From Notre Dame one goes, of course, to the Sainte Chapelle. When this journey was undertaken everything about this chef-d’œuvre was gradually growing to perfection: the flèche was being put up on the roof, the painting on the walls was nearly finished, and the altar was in progress. Since then it has escaped, as it were by a special providence (and why not?), from the incendiary fire which destroyed almost the whole of the surrounding Palais de Justice, and it still rises uninjured among the ruins. Of all the chapels of the same kind it is certainly the most beautiful—and whether one names our own St. Stephen’s, or thinks of others, such as the Chapel at S. Germer and the other at Riom, the Paris chapel is certainly by far the finest—being in truth a real work of inspired genius.

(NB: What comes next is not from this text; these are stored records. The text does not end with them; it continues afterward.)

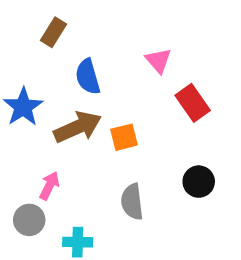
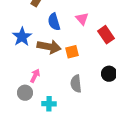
pink triangle: (158, 61) -> (82, 19), moved
brown arrow: (78, 127) -> (49, 47), turned 35

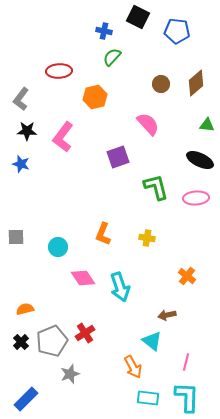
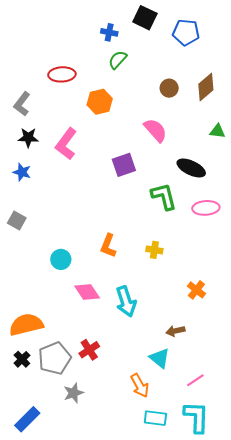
black ellipse: (200, 160) -> (191, 168), moved
gray square: (16, 237) -> (17, 221), moved, turned 30
orange semicircle: (25, 309) -> (26, 325), size x1.8
pink line: (186, 362) -> (195, 380), turned 42

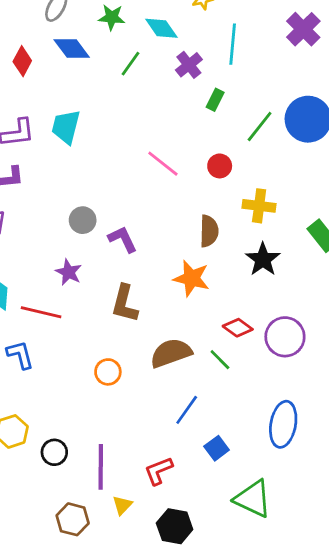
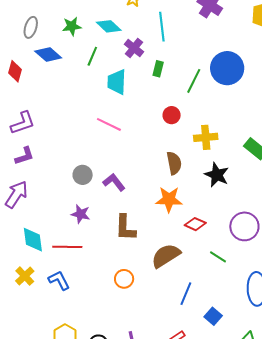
cyan trapezoid: (66, 127) -> (117, 82), moved
pink line: (163, 164) -> (109, 124), moved
red diamond: (238, 328) -> (195, 224), moved
green line: (220, 360) -> (218, 257), moved

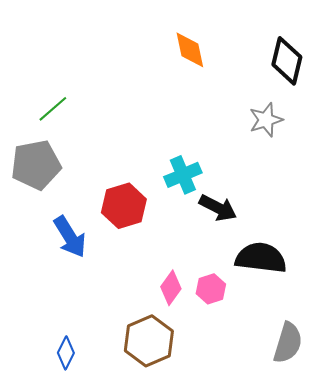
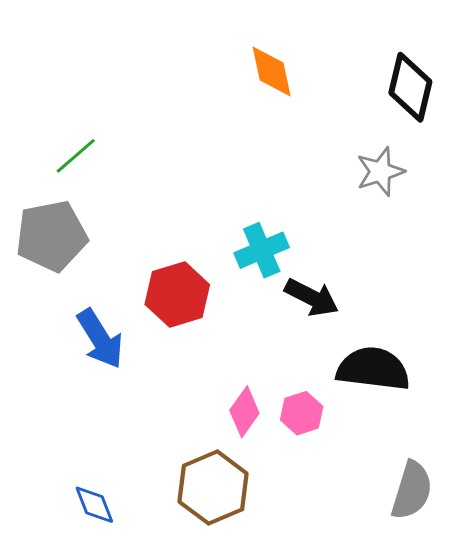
blue diamond: (66, 353) -> (94, 505), turned -48

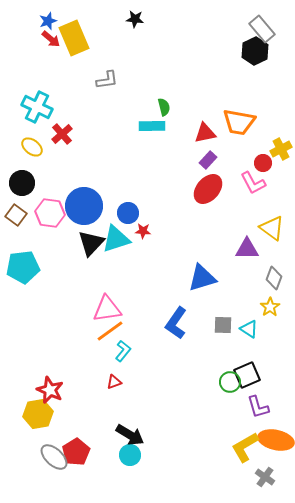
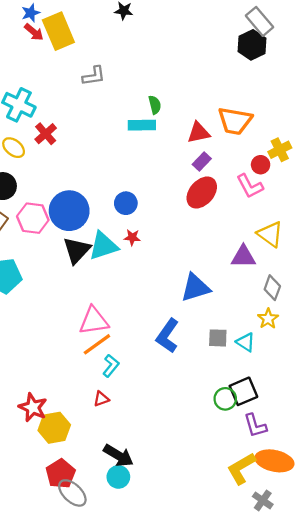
blue circle: (128, 213) -> (126, 203), moved
yellow hexagon: (38, 414) -> (54, 428), moved
gray ellipse: (54, 457) -> (72, 493), moved

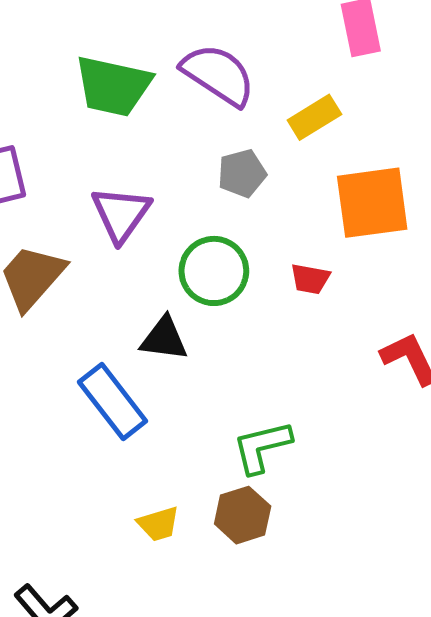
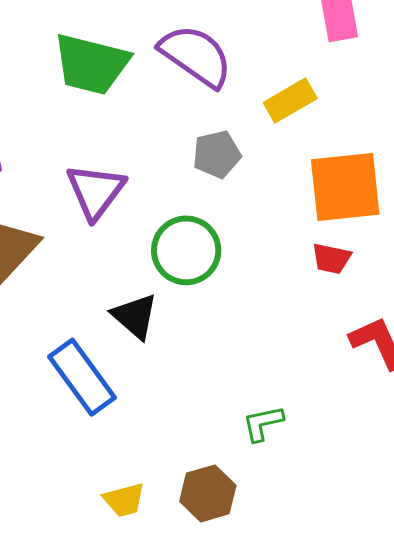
red trapezoid: (310, 279) -> (331, 259), moved
black triangle: (164, 339) -> (135, 316), turned 32
green L-shape: (262, 447) -> (263, 423), moved, size x0.7

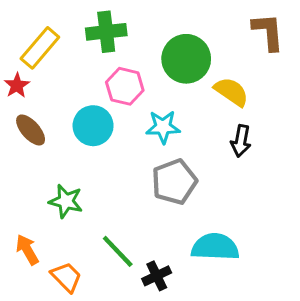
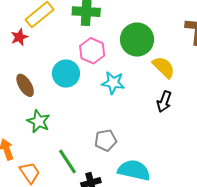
brown ellipse: (31, 130) -> (25, 85), moved
gray pentagon: (174, 182) -> (106, 140), moved, size x0.7

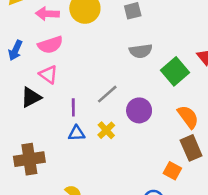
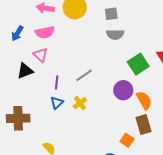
gray semicircle: (141, 51) -> (115, 34), moved
purple circle: (139, 110) -> (123, 90), moved
blue triangle: (76, 133) -> (57, 103), turned -48

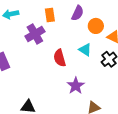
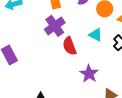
purple cross: (35, 34) -> (55, 26), moved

Altogether, I cannot help thinking that the effect upon the mind of what one sees in Paris is very unsatisfactory; the revival of Christian art seems, as it were, to be only skin-deep; there seems to be no enthusiasm for it. What is done is done in the same way as other public works, as the business of the state, not by the will of the people. The scaffolding, which was just being removed from the avenue leading from the Tuileries to the Barrière de l’Etoile, after having assisted at the fête of Napoleon, was an illustration sufficiently apt of the work which seems to engage too many of the artists of Paris; Parisian fête composers and decorators really appear to be the architects of the day, and of course this fact must mitigate very much against real art in every branch, as its tendency is to make people accustomed to temporary exhibitions, the shortcomings of which are pardoned on the score of their temporary character, and so the artist is lowered in his tone by assisting in the production of works which are not intended—as all great works ought to be intended—to last for ages.